AMD's 2010 desktop platform roadmap.

Purpose: Enthusiast desktop
Date: 1H10
Chipset: RD890 northbridge, SB800 series southbridge
CPU: Phenom II X6, X4, X3, X2
GPU: Radeon HD 5000 series

In addition to heralding the arrival of the Thuban CPU, the Leo platform is significant in that the RD800/SB800 chipset combo is the first major overhaul to AMD’s chipsets since November 2007. The company launched the 790FX chipset that year, and it’s still the most feature-rich chipset in the company’s stable; AMD has released several subsequent derivatives of the 790FX, but it’s still the cream of the crop.

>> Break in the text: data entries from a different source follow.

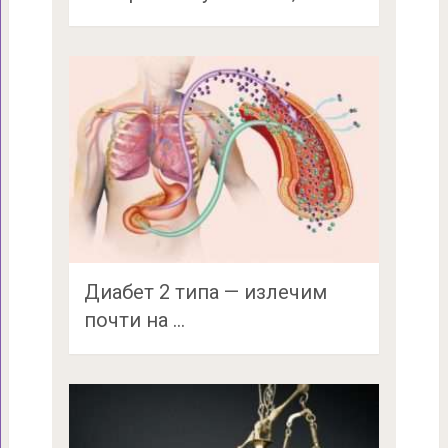
Диабет 2 типа — излечим
почти на …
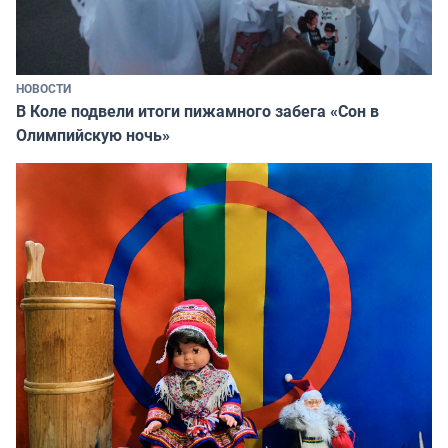
НОВОСТИ
В Коле подвели итоги пижамного забега «Сон в
Олимпийскую ночь»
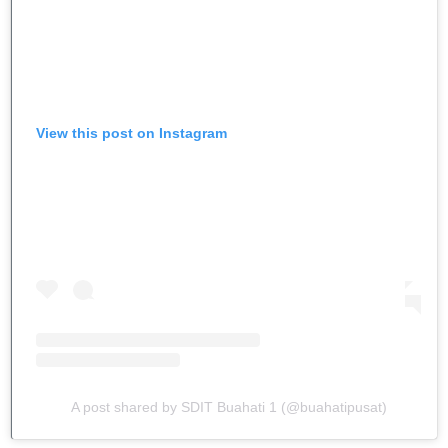
View this post on Instagram
A post shared by SDIT Buahati 1 (@buahatipusat)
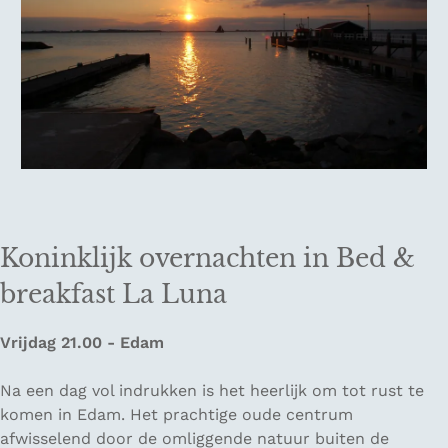
Koninklijk overnachten in Bed &
breakfast La Luna
Vrijdag 21.00 - Edam
Na een dag vol indrukken is het heerlijk om tot rust te
komen in Edam. Het prachtige oude centrum
afwisselend door de omliggende natuur buiten de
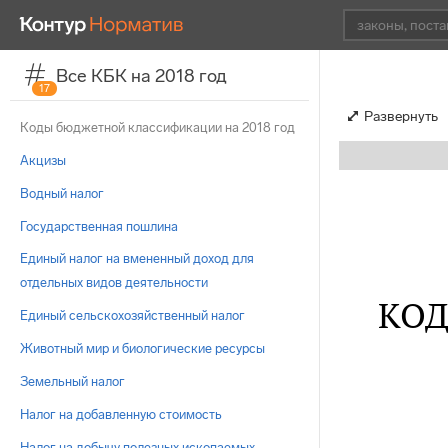
Все КБК на 2018 год
17
Развернуть
Коды бюджетной классификации на 2018 год
Акцизы
Водный налог
Государственная пошлина
Единый налог на вмененный доход для
отдельных видов деятельности
КОД
Единый сельскохозяйственный налог
Животный мир и биологические ресурсы
Земельный налог
Налог на добавленную стоимость
Налог на добычу полезных ископаемых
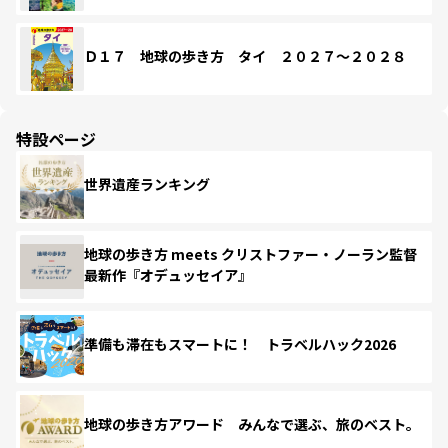
Ｄ１７ 地球の歩き方 タイ ２０２７～２０２８
特設ページ
世界遺産ランキング
地球の歩き方 meets クリストファー・ノーラン監督
最新作『オデュッセイア』
準備も滞在もスマートに！ トラベルハック2026
地球の歩き方アワード みんなで選ぶ、旅のベスト。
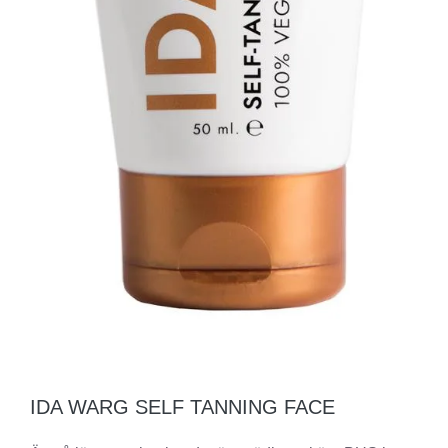
IDA WARG SELF TANNING FACE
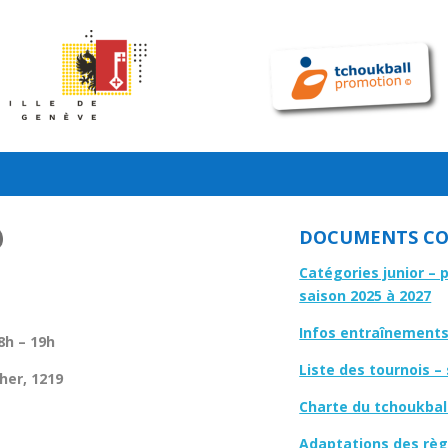
DOCUMENTS CO
Catégories junior – 
saison 2025 à 2027
Infos entraînements 
8h – 19h
Liste des tournois –
her, 1219
Charte du tchoukbal
Adaptations des règl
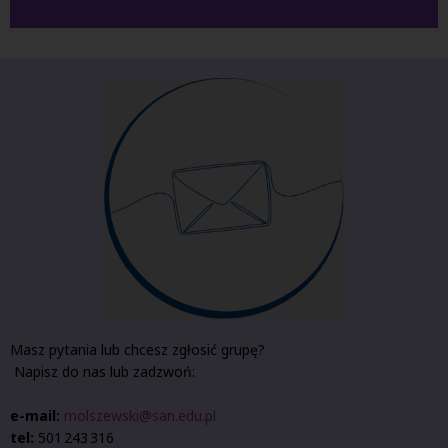
Masz pytania lub chcesz zgłosić grupę?
Napisz do nas lub zadzwoń:
e-mail:
molszewski@san.edu.pl
tel:
501 243 316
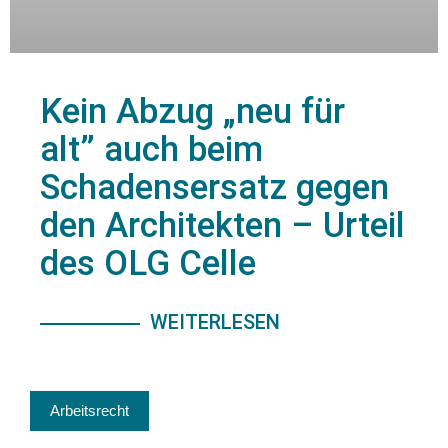
Kein Abzug „neu für
alt” auch beim
Schadensersatz gegen
den Architekten – Urteil
des OLG Celle
WEITERLESEN
Arbeitsrecht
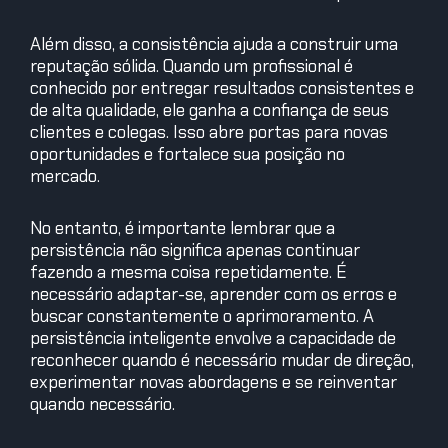
Além disso, a consistência ajuda a construir uma
reputação sólida. Quando um profissional é
conhecido por entregar resultados consistentes e
de alta qualidade, ele ganha a confiança de seus
clientes e colegas. Isso abre portas para novas
oportunidades e fortalece sua posição no
mercado.
No entanto, é importante lembrar que a
persistência não significa apenas continuar
fazendo a mesma coisa repetidamente. É
necessário adaptar-se, aprender com os erros e
buscar constantemente o aprimoramento. A
persistência inteligente envolve a capacidade de
reconhecer quando é necessário mudar de direção,
experimentar novas abordagens e se reinventar
quando necessário.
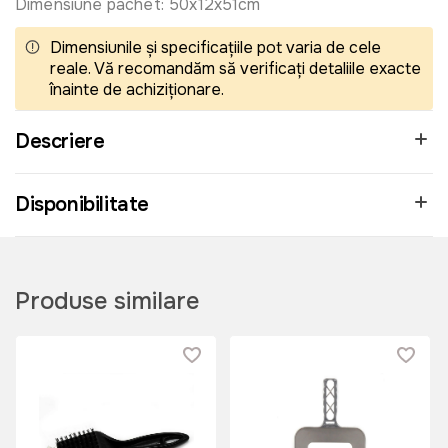
Dimensiune pachet: 50x12x51cm
Dimensiunile și specificațiile pot varia de cele
reale. Vă recomandăm să verificați detaliile exacte
înainte de achiziționare.
Descriere
Disponibilitate
Produse similare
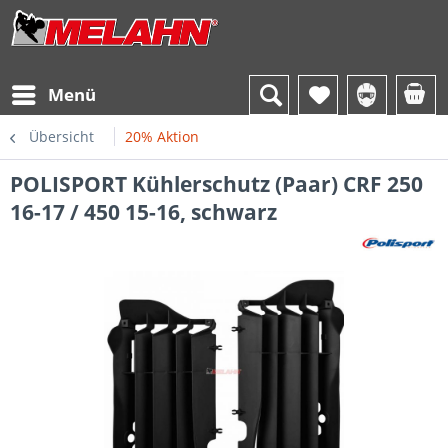
Menü
Übersicht
20% Aktion
POLISPORT Kühlerschutz (Paar) CRF 250
16-17 / 450 15-16, schwarz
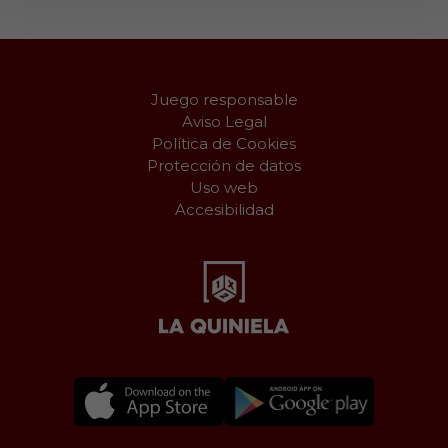
Juego responsable
Aviso Legal
Política de Cookies
Protección de datos
Uso web
Accesibilidad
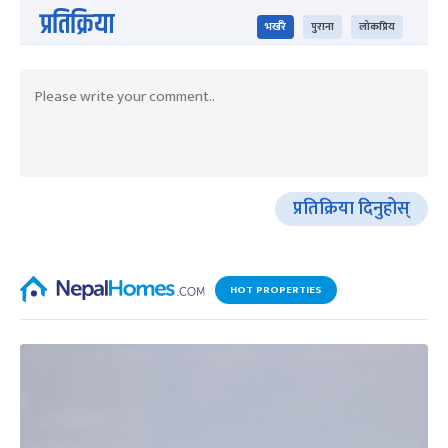
प्रतिक्रिया
भर्खरै
पुराना
लोकप्रिय
प्रतिक्रिया दिनुहोस्
HOT PROPERTIES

The RD/SB800 combo kicks it off by boosting the HyperTransport frequency up to 4000MHz, adding optional support for SATA 6Gbps and enhancing power savings. We can only imagine that USB 3.0 support won’t be far behind as an add-in ASIC at the discretion of motherboard vendors.

AMD has also tapped the upper echelon of Evergreen parts, the Radeon HD 5800 and 5900 series, to complete the picture.

Considerations

Phenom II X6 chips may carry a premium above what AMD fans are used to, as Intel’s competing Core i7 980X will flirt with the $1000 barrier. Given that the entire spectrum of possible prices below $1000 appears to be AMD’s game, don’t be surprised if the company flexes a little margin muscle for the privilege, and to recoup the material costs of a larger die.

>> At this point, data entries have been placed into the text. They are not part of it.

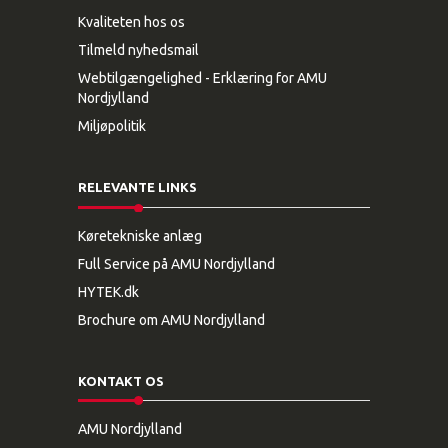
Kvaliteten hos os
Tilmeld nyhedsmail
Webtilgængelighed - Erklæring for AMU
Nordjylland
Miljøpolitik
RELEVANTE LINKS
Køretekniske anlæg
Full Service på AMU Nordjylland
HYTEK.dk
Brochure om AMU Nordjylland
KONTAKT OS
AMU Nordjylland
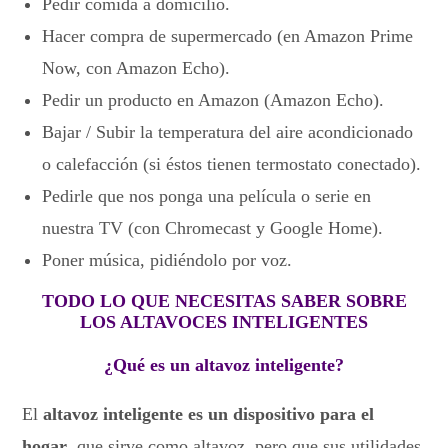
Pedir comida a domicilio.
Hacer compra de supermercado (en Amazon Prime
Now, con Amazon Echo).
Pedir un producto en Amazon (Amazon Echo).
Bajar / Subir la temperatura del aire acondicionado
o calefacción (si éstos tienen termostato conectado).
Pedirle que nos ponga una película o serie en
nuestra TV (con Chromecast y Google Home).
Poner música, pidiéndolo por voz.
TODO LO QUE NECESITAS SABER SOBRE
LOS ALTAVOCES INTELIGENTES
¿Qué es un altavoz inteligente?
El
altavoz inteligente es un dispositivo para el
hogar
, que sirve como altavoz, pero que sus utilidades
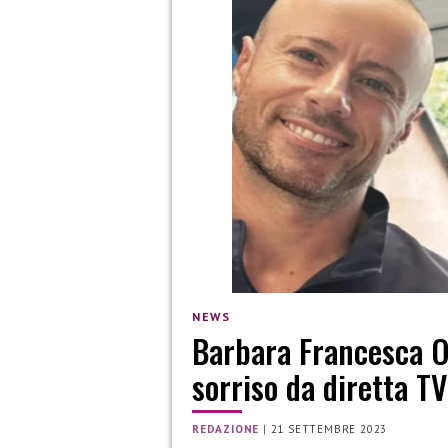
NEWS
Barbara Francesca Ov
sorriso da diretta TV
REDAZIONE
|
21 SETTEMBRE 2023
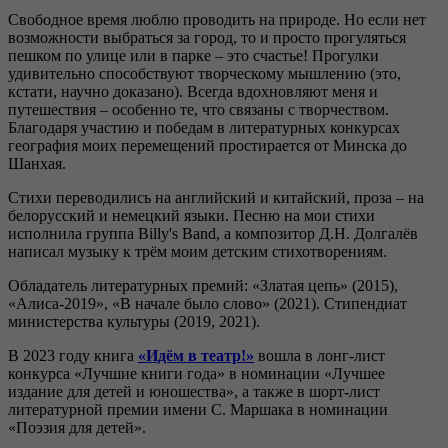
Свободное время люблю проводить на природе. Но если нет
возможности выбраться за город, то и просто прогуляться
пешком по улице или в парке – это счастье! Прогулки
удивительно способствуют творческому мышлению (это,
кстати, научно доказано). Всегда вдохновляют меня и
путешествия – особенно те, что связаны с творчеством.
Благодаря участию и победам в литературных конкурсах
география моих перемещений простирается от Минска до
Шанхая.
Стихи переводились на английский и китайский, проза – на
белорусский и немецкий языки. Песню на мои стихи
исполнила группа Billy's Band, а композитор Д.Н. Долгалёв
написал музыку к трём моим детским стихотворениям.
Обладатель литературных премий: «Златая цепь» (2015),
«Алиса-2019», «В начале было слово» (2021). Стипендиат
министерства культуры (2019, 2021).
В 2023 году книга
«Идём в театр!»
вошла в лонг-лист
конкурса «Лучшие книги года» в номинации «Лучшее
издание для детей и юношества», а также в шорт-лист
литературной премии имени С. Маршака в номинации
«Поэзия для детей».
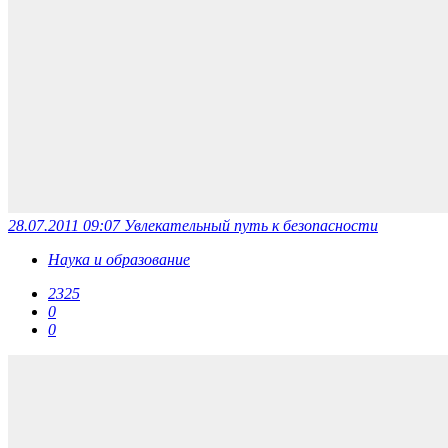
28.07.2011 09:07
Увлекательный путь к безопасности
Наука и образование
2325
0
0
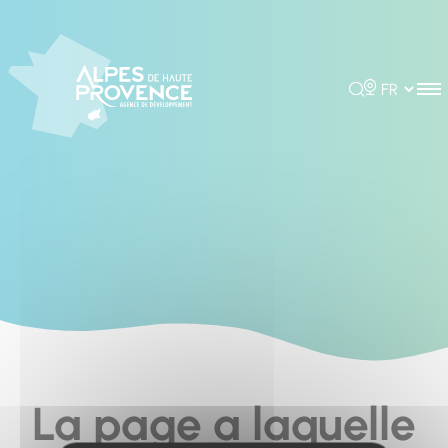
Cookies management panel
Rechercher
Choisir la 
La page a laquelle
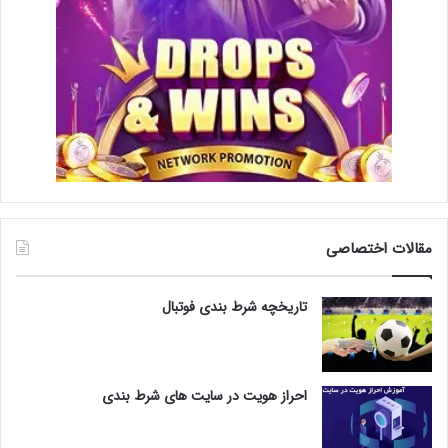
مقالات اختصاصی
تاریخچه شرط بندی فوتبال
احراز هویت در سایت های شرط بندی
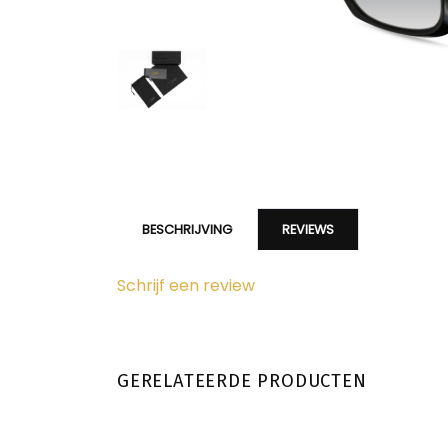
BESCHRIJVING
REVIEWS
Schrijf een review
GERELATEERDE PRODUCTEN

With respect to the astronomically absurd price of $1000, however, the Thuban should be relatively inexpensive by comparison. AM3 users will also be delighted to know that a simple BIOS update should be sufficient to bring current boards up to snuff for the new chip.

Comments

  1. Cliff_Forster
    Cliff_Forster Be still my beating heart!
  2. Jengo
    Jengo Hopefully a bios upgrade is all we will need, im running an MSI K9A2 CF-F V2 and it only supprts up to 125w Processors which is all of the current ones. Hopefully the new processors are compatible... i would really be happy... lol
  3. BuddyJ
    BuddyJ Six real cores sounds good to me.
  4. DrLiam
    DrLiam I still have a single core and now I'm beginning to feel old.
  5. ardichoke
    ardichoke Man, I just updated to a quad core. Now I'm starting to wonder how many more ppd I could crank out on a sexta-core processor.
  6. sexta 2.8GHZ is too low, at least 3.8!
  7. AlexDeGruven
    AlexDeGruven
    sexta wrote:
    2.8GHZ is too low, at least 3.8!

    Welcome to post-2003. Clock speeds have been on a downward trend for a while in relation to performance. Improvements in manufacturing processes and internal design has been yielding performance gains much higher than at the clock level.

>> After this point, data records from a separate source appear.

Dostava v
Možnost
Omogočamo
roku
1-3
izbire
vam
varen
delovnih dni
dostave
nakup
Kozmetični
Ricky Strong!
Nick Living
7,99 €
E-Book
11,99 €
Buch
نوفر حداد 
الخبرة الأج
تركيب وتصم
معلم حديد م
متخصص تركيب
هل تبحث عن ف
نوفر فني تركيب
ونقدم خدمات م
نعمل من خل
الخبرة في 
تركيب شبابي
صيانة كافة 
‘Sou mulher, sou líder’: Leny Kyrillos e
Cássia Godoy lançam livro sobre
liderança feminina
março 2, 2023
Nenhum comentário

    Even IBM big iron (POWER architecture, FMK as RS-6000) has been doing this. Their top-end POWER6 processor topped out at 5GHz. The new POWER7 chips run 40% more powerful (at least) and top out at 4.1GHz, with the standard being 3.3GHz. They're also able to run 4 threads per core in their SMT implementation, which is a big part of the performance gain.